» EXTRACTO DE LA PÁGINA
%%

Crítica de la ópera de Lorca: El espejo del público

Ayer se estrenó en el Teatro Real «El Público», ópera de Mauricio Sotelo basada en la obra de Lorca. Un espectáculo que entra por los ojos aprobando lo críptico del mensaje

Crítica de la ópera de Lorca: El espejo del público efe

ALBERTO GONZÁLEZ LAPUENTE

Es fácil entender la cara de satisfacción que anoche mostraban aquellos que han hecho posible «El público» : ópera compuesta por Mauricio Sotelo sobre libreto de Andrés Ibáñez a partir de Lorca , cuyo estreno patrocina el Teatro Real. El reto era complejo, el esfuerzo se adivina extraordinario y el resultado destinado a enorgullecer a quienes crean en la importancia de una ópera viva, capaz de poner en valor un potencial artístico que no merece el descalabro impuesto por las actuales circunstancias.

La paradoja se ha instalado en nuestro mundo musical: los medios existen pero una extraña enfermedad autoinmune inocula a orquestas creadas y alimentadas por todos, teatros y a alguna otra institución, provocando el rechazo hacia lo actual y lo español; hacia a un talento formidable sobre el que merecería la pena cobrar conciencia antes de esperar su degeneración. Por eso, este estreno es una noticia importante, posible porque el Real ha asumido un compromiso de la anterior dirección artística del que también formaba parte la ópera de Elena Mendoza, anunciada para esta temporada y, hoy por hoy, cancelada.

Sin miedo al vacío, Sotelo e Ibáñez se han apostado en un jardín complejo. El texto de Lorca se abre a mil lecturas que se subsumen en un conglomerado de imágenes difíciles de entrelazar en una narración mínimamente comprensible. Hasta lo evidente se discute y no falta, incluso, algún analista capaz de negar la referencia homosexual de un original que la explicita en palabras y gestos, aquí sutilmente transcritos. Importa lo absurdo y lo onírico que alimenta un misterio que cruza forma y fondo.

Desde ese material, Ibáñez ha forjado un libreto fiel e inmediato, que se crece en una producción alimentada de arquetipos y símbolos. Es indispensable evocar la manera en la que se inscriben el vestuario y la escenografía de Dziedzic y Polzin, capaces, con los medios justos, de alcanzar una visualidad notable en la ordenada y poco clarificadora escena de Robert Castro.

%%

[Entradas del conjunto de datos]
%%

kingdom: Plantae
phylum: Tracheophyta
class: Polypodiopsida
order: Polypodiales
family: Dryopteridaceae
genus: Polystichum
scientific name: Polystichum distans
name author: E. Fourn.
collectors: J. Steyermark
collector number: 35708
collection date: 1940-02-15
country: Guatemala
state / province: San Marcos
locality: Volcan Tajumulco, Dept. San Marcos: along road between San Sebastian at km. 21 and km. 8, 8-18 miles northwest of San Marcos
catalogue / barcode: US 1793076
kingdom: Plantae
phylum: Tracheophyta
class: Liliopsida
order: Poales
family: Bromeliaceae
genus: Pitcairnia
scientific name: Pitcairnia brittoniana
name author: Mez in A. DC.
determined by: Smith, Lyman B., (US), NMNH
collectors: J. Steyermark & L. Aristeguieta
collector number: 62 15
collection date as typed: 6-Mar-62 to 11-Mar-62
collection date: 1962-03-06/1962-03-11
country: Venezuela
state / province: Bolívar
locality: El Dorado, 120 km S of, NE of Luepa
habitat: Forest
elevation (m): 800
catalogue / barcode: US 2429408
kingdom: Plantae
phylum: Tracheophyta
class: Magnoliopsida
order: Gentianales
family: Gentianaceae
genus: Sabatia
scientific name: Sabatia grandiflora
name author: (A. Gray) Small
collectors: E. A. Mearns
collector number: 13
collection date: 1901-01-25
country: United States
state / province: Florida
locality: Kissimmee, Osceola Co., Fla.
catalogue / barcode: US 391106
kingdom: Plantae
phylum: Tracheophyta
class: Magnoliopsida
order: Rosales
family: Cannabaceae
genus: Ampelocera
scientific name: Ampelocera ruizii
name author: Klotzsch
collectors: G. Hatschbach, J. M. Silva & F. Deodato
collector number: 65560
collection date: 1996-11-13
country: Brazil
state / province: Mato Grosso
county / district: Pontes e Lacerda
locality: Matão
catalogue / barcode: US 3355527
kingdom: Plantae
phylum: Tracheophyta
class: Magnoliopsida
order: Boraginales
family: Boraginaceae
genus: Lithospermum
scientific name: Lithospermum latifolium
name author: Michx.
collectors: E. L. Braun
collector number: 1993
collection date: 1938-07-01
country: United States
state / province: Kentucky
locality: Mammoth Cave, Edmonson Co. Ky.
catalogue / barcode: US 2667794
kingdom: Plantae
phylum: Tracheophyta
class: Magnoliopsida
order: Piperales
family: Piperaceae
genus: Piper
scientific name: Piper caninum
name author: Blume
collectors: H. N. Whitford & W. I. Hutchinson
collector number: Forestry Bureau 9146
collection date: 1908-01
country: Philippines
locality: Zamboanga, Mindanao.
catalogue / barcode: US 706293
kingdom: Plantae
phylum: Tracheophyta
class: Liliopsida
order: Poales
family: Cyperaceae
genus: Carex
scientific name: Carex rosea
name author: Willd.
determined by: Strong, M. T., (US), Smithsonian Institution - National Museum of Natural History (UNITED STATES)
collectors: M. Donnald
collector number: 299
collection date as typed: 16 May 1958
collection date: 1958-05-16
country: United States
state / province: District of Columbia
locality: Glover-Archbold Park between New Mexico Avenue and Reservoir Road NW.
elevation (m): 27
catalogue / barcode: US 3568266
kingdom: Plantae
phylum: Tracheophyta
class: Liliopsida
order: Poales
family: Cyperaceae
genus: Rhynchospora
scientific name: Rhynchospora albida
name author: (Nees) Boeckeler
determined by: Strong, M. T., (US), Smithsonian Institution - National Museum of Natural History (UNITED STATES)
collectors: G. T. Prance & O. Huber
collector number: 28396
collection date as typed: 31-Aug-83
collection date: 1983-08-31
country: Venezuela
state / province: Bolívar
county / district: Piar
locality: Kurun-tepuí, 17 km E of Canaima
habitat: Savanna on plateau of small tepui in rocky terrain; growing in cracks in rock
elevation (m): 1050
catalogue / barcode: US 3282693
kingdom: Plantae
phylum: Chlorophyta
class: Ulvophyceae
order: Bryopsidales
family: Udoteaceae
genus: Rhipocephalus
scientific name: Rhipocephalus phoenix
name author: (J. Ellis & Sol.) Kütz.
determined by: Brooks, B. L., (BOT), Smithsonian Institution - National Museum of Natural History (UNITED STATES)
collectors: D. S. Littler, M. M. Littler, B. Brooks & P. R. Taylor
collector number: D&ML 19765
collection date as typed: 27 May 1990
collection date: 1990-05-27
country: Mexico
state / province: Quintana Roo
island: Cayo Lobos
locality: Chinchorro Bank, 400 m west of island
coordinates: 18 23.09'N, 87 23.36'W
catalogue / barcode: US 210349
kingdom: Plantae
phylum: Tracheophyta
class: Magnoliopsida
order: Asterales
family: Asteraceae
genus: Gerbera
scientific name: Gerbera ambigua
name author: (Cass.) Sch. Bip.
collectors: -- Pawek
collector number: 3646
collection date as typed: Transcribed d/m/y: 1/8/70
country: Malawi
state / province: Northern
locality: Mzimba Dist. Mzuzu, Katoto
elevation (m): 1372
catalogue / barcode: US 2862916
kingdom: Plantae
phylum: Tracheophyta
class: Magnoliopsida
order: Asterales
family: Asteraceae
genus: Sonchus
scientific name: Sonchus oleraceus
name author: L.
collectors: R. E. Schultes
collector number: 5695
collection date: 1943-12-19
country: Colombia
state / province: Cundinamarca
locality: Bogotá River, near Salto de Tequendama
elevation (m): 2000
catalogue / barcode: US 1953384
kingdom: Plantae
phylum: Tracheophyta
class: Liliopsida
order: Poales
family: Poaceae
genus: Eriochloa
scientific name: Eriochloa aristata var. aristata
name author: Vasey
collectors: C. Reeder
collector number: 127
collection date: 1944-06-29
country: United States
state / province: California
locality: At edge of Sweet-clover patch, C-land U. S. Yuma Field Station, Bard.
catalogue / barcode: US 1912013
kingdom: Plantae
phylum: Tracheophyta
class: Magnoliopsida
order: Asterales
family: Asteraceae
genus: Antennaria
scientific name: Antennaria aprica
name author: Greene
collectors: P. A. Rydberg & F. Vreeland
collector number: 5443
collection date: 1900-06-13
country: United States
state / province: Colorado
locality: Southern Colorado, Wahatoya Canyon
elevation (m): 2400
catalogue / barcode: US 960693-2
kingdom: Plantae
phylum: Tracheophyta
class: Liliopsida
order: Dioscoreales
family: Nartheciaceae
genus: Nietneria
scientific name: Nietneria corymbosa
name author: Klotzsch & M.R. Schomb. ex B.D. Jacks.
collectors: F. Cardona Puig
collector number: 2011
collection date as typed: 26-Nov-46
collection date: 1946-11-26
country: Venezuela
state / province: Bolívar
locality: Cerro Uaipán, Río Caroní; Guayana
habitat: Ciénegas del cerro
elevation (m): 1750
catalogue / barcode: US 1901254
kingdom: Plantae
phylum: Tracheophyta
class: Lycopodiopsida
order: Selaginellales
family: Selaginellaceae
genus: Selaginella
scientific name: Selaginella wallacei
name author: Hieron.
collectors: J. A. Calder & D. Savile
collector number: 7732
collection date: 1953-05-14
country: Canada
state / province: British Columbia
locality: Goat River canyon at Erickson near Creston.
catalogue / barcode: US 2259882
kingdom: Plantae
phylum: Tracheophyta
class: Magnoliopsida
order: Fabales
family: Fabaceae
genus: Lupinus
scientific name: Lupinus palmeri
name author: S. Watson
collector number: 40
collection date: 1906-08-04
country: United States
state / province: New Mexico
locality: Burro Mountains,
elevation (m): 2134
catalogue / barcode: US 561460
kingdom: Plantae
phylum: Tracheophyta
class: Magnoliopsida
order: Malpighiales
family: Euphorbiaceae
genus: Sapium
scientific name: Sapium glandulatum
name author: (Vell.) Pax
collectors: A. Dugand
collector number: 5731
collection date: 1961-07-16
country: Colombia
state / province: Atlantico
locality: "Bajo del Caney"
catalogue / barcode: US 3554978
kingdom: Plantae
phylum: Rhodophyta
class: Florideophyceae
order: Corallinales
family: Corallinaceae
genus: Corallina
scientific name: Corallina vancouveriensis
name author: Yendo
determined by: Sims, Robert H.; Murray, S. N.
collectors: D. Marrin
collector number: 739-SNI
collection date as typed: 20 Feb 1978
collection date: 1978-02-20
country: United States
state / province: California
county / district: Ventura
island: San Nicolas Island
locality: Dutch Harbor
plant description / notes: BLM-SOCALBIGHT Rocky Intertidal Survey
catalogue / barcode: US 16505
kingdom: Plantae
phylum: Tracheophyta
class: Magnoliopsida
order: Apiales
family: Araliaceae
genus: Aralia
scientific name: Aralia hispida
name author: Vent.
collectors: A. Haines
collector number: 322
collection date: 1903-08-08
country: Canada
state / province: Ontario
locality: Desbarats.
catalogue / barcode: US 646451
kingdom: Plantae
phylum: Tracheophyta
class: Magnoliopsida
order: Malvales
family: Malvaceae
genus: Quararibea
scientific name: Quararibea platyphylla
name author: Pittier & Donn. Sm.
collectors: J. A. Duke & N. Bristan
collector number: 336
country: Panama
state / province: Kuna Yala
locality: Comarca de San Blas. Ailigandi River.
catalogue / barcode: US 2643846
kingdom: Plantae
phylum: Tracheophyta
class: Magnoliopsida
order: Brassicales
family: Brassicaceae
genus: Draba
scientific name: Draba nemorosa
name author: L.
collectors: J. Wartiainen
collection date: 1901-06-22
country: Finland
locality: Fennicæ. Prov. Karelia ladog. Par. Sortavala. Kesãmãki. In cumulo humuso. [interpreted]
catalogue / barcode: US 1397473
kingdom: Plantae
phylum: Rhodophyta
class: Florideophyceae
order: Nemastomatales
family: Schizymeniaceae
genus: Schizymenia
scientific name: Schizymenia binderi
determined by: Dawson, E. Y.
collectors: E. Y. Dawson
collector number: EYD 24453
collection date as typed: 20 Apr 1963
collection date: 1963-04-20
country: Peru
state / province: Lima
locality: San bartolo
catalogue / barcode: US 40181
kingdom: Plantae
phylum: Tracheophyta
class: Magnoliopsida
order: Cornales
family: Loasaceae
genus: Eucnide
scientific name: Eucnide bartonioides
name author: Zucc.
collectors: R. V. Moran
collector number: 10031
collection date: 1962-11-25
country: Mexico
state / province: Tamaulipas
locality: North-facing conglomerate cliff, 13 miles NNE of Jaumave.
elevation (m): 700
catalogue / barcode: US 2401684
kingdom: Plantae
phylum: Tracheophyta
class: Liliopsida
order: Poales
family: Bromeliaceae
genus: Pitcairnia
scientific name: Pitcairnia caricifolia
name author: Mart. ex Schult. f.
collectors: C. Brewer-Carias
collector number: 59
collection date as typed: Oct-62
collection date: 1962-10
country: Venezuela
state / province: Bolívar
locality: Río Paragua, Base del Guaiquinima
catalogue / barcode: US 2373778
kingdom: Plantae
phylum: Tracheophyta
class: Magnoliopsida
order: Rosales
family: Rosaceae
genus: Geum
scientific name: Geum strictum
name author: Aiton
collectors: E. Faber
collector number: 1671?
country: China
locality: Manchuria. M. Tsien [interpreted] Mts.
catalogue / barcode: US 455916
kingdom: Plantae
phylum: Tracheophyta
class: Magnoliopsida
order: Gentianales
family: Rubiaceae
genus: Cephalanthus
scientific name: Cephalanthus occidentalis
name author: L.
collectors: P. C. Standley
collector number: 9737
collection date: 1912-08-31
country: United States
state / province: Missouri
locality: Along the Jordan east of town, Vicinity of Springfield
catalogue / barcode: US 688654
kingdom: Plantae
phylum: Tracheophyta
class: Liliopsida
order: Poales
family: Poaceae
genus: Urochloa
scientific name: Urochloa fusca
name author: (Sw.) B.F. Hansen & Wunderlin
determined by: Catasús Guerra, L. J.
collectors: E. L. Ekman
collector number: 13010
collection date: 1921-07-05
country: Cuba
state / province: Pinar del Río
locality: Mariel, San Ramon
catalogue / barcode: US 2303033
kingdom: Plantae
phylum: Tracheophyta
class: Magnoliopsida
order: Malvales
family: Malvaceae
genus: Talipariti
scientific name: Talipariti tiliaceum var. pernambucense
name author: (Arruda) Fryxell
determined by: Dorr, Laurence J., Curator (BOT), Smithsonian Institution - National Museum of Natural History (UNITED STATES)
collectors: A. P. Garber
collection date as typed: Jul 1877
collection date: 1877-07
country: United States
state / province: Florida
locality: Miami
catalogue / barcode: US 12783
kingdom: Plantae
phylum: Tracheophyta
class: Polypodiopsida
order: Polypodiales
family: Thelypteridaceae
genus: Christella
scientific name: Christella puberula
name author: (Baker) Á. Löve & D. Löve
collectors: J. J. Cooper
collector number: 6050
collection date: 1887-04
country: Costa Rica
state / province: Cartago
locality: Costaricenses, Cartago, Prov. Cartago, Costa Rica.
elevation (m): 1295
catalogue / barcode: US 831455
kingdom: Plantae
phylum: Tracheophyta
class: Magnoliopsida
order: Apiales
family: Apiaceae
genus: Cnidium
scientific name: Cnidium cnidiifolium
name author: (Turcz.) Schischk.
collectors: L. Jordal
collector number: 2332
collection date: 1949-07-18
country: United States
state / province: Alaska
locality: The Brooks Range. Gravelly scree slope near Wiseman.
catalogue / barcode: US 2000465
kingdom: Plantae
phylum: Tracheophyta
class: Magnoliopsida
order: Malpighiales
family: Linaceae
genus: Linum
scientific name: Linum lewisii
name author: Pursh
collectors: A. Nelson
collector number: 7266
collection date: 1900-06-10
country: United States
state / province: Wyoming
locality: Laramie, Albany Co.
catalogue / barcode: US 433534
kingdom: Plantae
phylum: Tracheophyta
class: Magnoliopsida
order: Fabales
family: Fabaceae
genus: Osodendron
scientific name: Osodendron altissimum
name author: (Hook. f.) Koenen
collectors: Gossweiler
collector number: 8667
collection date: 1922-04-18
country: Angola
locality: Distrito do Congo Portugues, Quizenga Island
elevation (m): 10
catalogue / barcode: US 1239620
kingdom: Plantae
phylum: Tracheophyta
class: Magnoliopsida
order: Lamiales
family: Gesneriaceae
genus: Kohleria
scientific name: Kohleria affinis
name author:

%%

» PARTES DEL EJERCICIO
a – Por favor, reproduce de la crítica de la ópera todo el pasaje que va desde "Desde ese material, Ibáñez" hasta "de Robert Castro.".
b – Prolonga la crítica de la ópera «El público» a partir del punto en que termina.

» RESPUESTAS
a –
Desde ese material, Ibáñez ha forjado un libreto fiel e inmediato, que se crece en una producción alimentada de arquetipos y símbolos. Es indispensable evocar la manera en la que se inscriben el vestuario y la escenografía de Dziedzic y Polzin, capaces, con los medios justos, de alcanzar una visualidad notable en la ordenada y poco clarificadora escena de Robert Castro.

b –
«El público» entra por los ojos y estos acaban por complacerse aprobando lo críptico del mensaje. Es una ayuda fundamental. La ópera contemporánea choca demasiadas veces contra la cuarta pared y la vocalidad. El propio Mauricio Sotelo lo sabe pues se estrenó en el género en 1999 presentando «De amore», un proyecto más camerístico y un punto alabancioso. Desde entonces ha crecido artísticamente rebuscando en el genoma del flamenco, procurando la unidad de lo dispar. En «El público» , pese a la heterogénea sucesión de desaparejados «estados mentales», ha logrado una atractiva continuidad, fabricando una música que recoloca su propio estilo en una perspectiva dúctil, congruente y sugestiva. Lo hablado y lo cantado, lo teatral y lo cinematográfico (momento importante), lo culto y lo inmediato, músicas recreadas y otras propias.

Todo se fusiona con extraordinaria fortuna en la segunda parte pues, frente a la parcelación de las escenas iniciales, surge una progresión que crece hasta rematarse con la formidable guitarra de Cañizares en un final lleno de elocuencia. Él y la percusión de Agustín Diassera insertan estupendas intervenciones que complementan el baile de Rubén Olmo, y el cante de Arcángel y Jesús Méndez, travestidos de caballos; la electrónica enfocada a una espacialidad que lleva a la sala una suave resonancia del escenario; y, desde el foso elevado, a la vista del público, el importante Klangforum Wien dirigido con perspectiva y claridad por Pablo Heras-Casado.

Muchas cosas se conjugan en «El público» , arropadas por una totalidad apenas rota por intervenciones más dudosas. Varias vienen de cantantes con demasiado acento extranjero. Destaca la presencia de José Antonio López quien exhibe compostura y honestidad, Josep Miquel Ramón, Antonio Lozano y Thomas Tatzl. Isabella Gaudí resuelve decorosamente el monólogo de Julieta, allí donde la voz surge más académica. Y todo se asoma al espectador convincentemente. Merece la pena comprobarlo.